よく見ると、大木の向こう側に座った白いワンピースタイプの服の女の子が見えた。長い髪が風で木の葉と共に流れる。
夕陽の木漏れ日を照り返す姿が、とても眩しい。
「本当だ・・・見えたよ。あそこでなにしてるんだろ」
「太陽みたいに読書してるってわけでもなさそうだよな・・・」
「なに、なんかあったの?」
草をかき分けて、葵が僕の隣に顔を出す。
「見てみろ、あの木の側の女の子。白い服の子」
「え、どれ?・・・うわぁ、遠目だけど可愛いわね・・・!」
葵が感嘆の溜め息を漏らすと、白い服の女の子は僕たちの視線に気付いたのか、こちらを振り向いた。
「やべ、バレたっ」
「え、ちょ、ちょっとっ。

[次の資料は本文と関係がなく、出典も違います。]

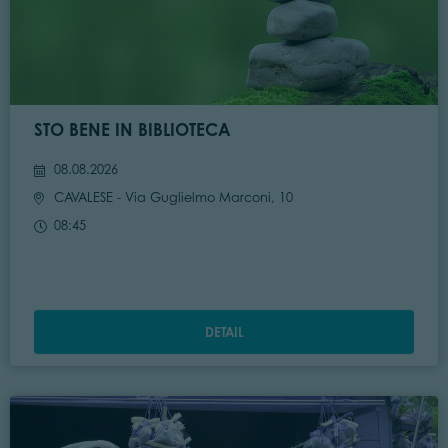
STO BENE IN BIBLIOTECA
08.08.2026
CAVALESE
- Via Guglielmo Marconi, 10
08:45
DETAIL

ひゃっ」
和樹の声を合図に三人は同時に草むらから顔を引っ込ませようとするものの、葵は枝が髪の毛に引っ掛かってうまく抜け出せない。
「ちょっとなによこれぇ、もうっ」
「待って葵暴れないで、今取るから」
「おい何やってんだ、もうこっち向かって来るぞっ」
「取れたっ」
間一髪。
葵の髪を枝から取りはがして公園の外まで全力疾走を開始するまでに、白い服の女の子はもうそんなに遠くない距離まで歩いて来ていた。急いでいたのでよくは見えなかったが、彼女は僕たちが去る時、笑っていた。
「はぁ・・・はぁ・・・、笑われてたよ・・・」
「・・・はぁ・・・そりゃ・・・はぁ・・・そうだろ・・・」
「はぁ・・・はぁ・・・はぁ、もう・・・私・・・はぁ・・・だめ・・・」
公園の外を出てしばらく走った駅の踏み切り前で僕たちは足を止めた。